Texto para revisão ▸
= = =

Veja como usar o 13º para pagar dívida do cartão ou do cheque especial

A primeira parcela do 13º salário vai cair na conta da maioria dos brasileiros no próximo dia 30, embora alguns trabalhadores já tenham recebido a grana. Antes de comprar uma televisão nova ou trocar o carro, economistas recomendam que o consumidor pagar as dívidas, principalmente as que têm os maiores juros. Veja como usar o […]

A primeira parcela do 13º salário vai cair na conta da maioria dos brasileiros no próximo dia 30, embora alguns trabalhadores já tenham recebido a grana. Antes de comprar uma televisão nova ou trocar o carro, economistas recomendam que o consumidor pagar as dívidas, principalmente as que têm os maiores juros. Veja como usar o dinheiro do 13º para liquidar seus débitos. 

O benefício deverá injetar, ao todo, R$ 102 bilhões na economia, segundo cálculos do Dieese (Departamento Intersindical de Estatística e Estudos Socioeconômicos). Uma pesquisa recente da Anefac (Associação Nacional dos Executivos de Finanças, Administração e Contabilidade) mostrou que 57% dos brasileiros vão usar o 13º para pagar dívidas.

Assim que a grana sair, o brasileiro deve priorizar o pagamento das dívidas do cartão de crédito e do cheque especial, que têm os maiores juros, explica o vice-presidente da Anefac, Roberto Vertamatti. 

– Se o brasileiro estiver endividado no cheque especial ou no cartão de crédito, ele deve usar todo o 13º para quitar essas dívidas, ainda que ele tenha que fazer compras [de Natal] parceladas. Isso porque o juro do cartão de crédito chega a 240% ao ano. O cheque especial chega a 130% ou 140%. Então, o primeiro passo é ele acabar com a dívida. 

Nos Estados Unidos, por exemplo, essas duas modalidades também são as mais caras. Entretanto, os juros do cartão de crédito vão de 40% a 50% ao ano, e os cheque especial vão de 20% a 25%, diz Vertamatti. 

Carlos Stempniewski, professor de finanças das Faculdades Rio Branco, concorda com o economista da Anefac. 

– Usar o dinheiro do 13º salário para o consumo seria minha última opção: livre-se de dívidas! 

O superintendente de empréstimos às pessoas físicas do banco Santander, Rogério Estevão, explica que diminuir o endividamento é o uso mais inteligente do 13º. Para os consumidores que não têm a grana suficiente para pagar tudo o que deve, ele sugere a substituição do débito por outro com juro menor.

= = =

Dê sequência à matéria acima sobre o uso do 13º salário para pagar dívidas, começando logo depois da última frase.

= = =

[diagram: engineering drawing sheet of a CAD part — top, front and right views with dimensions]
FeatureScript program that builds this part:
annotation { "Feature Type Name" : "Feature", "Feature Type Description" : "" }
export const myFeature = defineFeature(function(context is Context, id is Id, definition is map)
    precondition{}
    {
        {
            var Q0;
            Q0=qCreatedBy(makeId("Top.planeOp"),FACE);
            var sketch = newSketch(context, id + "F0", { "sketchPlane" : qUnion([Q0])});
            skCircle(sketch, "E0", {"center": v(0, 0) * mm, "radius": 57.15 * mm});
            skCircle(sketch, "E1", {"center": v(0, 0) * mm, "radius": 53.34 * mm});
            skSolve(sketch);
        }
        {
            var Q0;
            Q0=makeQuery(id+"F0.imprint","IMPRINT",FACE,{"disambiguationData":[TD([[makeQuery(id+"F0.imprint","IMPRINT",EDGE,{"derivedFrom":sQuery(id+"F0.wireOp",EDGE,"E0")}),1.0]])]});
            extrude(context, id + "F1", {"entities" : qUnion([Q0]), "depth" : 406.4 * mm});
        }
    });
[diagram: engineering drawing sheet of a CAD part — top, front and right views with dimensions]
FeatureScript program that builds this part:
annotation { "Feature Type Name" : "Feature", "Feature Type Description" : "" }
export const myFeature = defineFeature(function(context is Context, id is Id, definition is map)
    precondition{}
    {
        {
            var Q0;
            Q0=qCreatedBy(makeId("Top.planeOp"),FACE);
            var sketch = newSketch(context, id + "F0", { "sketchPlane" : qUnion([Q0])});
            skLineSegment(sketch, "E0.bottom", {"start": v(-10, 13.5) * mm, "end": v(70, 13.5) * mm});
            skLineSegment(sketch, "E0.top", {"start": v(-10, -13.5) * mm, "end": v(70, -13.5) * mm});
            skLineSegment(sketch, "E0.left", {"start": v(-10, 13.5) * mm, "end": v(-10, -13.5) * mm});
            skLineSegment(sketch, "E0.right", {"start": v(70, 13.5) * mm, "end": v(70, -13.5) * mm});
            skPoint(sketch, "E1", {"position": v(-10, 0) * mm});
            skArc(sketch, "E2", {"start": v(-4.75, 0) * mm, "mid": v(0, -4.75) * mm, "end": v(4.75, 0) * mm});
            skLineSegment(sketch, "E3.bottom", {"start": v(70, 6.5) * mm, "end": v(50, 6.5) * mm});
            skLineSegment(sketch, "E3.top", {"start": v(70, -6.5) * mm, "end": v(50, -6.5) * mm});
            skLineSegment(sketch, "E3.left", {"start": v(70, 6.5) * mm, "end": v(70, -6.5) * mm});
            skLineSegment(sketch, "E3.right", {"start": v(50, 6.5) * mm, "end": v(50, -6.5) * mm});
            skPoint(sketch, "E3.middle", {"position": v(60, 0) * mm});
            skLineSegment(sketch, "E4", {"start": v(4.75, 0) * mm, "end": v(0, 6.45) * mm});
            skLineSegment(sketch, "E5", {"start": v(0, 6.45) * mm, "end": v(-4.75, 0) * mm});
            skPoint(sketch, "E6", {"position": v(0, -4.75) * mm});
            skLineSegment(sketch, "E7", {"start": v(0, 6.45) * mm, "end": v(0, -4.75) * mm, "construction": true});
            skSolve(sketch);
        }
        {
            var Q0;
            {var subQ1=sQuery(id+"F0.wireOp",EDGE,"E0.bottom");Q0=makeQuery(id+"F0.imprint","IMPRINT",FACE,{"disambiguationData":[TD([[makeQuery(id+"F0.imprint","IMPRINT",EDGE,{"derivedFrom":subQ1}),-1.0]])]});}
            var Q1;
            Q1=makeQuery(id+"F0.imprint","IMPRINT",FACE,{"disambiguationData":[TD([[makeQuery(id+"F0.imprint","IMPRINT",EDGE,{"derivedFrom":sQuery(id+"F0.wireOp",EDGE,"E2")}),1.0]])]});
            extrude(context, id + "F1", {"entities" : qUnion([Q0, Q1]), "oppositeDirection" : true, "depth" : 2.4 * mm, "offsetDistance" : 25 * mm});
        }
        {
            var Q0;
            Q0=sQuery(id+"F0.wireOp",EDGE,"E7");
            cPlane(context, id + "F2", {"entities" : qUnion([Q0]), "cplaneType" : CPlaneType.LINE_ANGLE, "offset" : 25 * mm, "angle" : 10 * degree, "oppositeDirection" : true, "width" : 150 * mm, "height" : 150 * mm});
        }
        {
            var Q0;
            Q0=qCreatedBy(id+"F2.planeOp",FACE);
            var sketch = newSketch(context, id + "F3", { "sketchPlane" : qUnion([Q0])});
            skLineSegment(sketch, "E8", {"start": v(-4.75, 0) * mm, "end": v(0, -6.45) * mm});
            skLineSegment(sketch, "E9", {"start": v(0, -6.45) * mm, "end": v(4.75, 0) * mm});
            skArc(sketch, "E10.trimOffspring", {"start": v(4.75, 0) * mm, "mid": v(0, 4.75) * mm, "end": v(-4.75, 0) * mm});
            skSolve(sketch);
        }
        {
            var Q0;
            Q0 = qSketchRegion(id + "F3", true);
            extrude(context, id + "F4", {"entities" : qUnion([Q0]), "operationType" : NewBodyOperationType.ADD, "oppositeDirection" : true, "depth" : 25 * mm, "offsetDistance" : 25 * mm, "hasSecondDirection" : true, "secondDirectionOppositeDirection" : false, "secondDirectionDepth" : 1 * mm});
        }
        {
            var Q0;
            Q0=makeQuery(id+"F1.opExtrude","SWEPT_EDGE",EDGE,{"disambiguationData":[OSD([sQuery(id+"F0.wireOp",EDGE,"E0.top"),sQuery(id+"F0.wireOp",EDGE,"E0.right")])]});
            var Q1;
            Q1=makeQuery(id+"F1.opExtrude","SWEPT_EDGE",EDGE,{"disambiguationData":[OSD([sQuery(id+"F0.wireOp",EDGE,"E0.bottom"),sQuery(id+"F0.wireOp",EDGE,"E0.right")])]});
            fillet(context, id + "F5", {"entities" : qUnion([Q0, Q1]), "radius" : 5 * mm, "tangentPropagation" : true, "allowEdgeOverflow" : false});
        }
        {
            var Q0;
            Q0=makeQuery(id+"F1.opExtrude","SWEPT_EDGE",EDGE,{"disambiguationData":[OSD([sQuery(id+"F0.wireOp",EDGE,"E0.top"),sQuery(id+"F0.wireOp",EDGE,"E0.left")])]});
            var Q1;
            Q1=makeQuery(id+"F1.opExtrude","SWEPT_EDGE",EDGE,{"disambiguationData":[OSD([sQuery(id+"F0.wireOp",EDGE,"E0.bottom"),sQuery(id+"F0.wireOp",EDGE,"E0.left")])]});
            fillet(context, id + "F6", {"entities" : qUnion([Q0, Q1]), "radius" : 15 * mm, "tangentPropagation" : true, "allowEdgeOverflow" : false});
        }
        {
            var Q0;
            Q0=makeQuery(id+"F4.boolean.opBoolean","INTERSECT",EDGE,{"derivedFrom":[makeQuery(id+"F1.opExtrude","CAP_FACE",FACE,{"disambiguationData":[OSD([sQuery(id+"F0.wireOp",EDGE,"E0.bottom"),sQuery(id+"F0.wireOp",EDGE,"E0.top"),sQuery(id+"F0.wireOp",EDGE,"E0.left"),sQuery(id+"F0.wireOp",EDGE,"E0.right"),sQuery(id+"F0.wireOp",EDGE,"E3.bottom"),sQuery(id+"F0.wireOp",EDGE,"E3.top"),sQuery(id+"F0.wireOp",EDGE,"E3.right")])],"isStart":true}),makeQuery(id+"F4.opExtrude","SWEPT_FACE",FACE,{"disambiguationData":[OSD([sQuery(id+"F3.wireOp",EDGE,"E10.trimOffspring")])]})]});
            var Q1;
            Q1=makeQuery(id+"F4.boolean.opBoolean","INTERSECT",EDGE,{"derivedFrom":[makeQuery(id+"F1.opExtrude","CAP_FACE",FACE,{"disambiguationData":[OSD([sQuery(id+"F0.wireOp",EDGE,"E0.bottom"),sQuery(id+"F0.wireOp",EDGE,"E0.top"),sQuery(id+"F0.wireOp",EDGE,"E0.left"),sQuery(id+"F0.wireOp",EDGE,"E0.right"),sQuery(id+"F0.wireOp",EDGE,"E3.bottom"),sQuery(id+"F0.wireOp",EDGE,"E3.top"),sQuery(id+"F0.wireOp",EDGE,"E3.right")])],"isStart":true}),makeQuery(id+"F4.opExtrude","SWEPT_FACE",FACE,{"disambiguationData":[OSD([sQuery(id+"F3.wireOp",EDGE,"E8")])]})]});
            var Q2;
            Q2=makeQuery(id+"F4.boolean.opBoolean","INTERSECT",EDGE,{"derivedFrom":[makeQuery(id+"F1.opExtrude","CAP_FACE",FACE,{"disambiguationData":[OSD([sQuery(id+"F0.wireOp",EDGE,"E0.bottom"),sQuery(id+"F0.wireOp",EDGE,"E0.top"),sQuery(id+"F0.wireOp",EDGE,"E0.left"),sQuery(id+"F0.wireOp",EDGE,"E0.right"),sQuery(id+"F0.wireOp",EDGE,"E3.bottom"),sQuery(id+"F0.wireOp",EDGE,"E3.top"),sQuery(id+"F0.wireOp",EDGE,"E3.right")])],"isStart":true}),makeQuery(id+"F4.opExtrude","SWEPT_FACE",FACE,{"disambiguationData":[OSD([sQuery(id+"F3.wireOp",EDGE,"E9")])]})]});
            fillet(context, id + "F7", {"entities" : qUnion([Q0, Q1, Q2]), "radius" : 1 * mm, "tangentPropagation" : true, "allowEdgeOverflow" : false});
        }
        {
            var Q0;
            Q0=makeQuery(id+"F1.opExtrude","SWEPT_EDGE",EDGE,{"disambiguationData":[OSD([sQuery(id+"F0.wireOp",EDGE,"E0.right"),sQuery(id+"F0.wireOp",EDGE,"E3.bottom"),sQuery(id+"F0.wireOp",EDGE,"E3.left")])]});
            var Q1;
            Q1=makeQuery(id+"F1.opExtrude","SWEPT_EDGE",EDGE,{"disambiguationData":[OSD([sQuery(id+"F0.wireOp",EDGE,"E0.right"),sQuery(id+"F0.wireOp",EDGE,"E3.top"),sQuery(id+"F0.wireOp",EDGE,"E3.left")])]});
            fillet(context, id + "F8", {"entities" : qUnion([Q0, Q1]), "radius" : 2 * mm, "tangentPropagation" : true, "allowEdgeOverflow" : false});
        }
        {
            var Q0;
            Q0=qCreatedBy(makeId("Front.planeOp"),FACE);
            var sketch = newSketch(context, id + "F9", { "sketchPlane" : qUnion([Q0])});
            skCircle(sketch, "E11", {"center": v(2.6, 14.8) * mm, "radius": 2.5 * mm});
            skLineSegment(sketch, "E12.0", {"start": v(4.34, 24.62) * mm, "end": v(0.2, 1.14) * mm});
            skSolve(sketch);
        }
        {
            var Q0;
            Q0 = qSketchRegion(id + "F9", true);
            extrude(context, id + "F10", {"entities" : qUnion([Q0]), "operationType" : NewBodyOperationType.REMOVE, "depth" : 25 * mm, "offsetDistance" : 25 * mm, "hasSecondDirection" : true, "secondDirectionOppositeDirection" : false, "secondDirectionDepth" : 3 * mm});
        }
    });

= = =

Resultado do exercício ▸
– Se o consumidor tiver que fazer um endividamento, que ele faça de forma mais planejada. Ele pode trocar a dívida do cheque especial [e do cartão de crédito] a qualquer momento. No mercado, tem uma série de produtos com taxas de juros mais baixas, como o crédito consignado e o crédito parcelado. Com essas duas linhas, ele sai do cheque especial ou se livra da dívida do cartão de crédito, com um prazo de 36 a 48 meses para pagar. 

Veja como pagar a dívida do cartão de crédito ou do cheque especial com o 13º
Procure o gerente ou ligue para a operadora do cartão de crédito para descobrir o tamanho da dívida. Faça as contas e veja se a grana do 13º é suficiente para quitar a dívida.
Se o dinheiro for maior que a dívida, o 13º entra na conta corrente e cobre o cheque especial automaticamente. No caso do cartão, basta pedir o “congelamento” do débito e acertar a conta.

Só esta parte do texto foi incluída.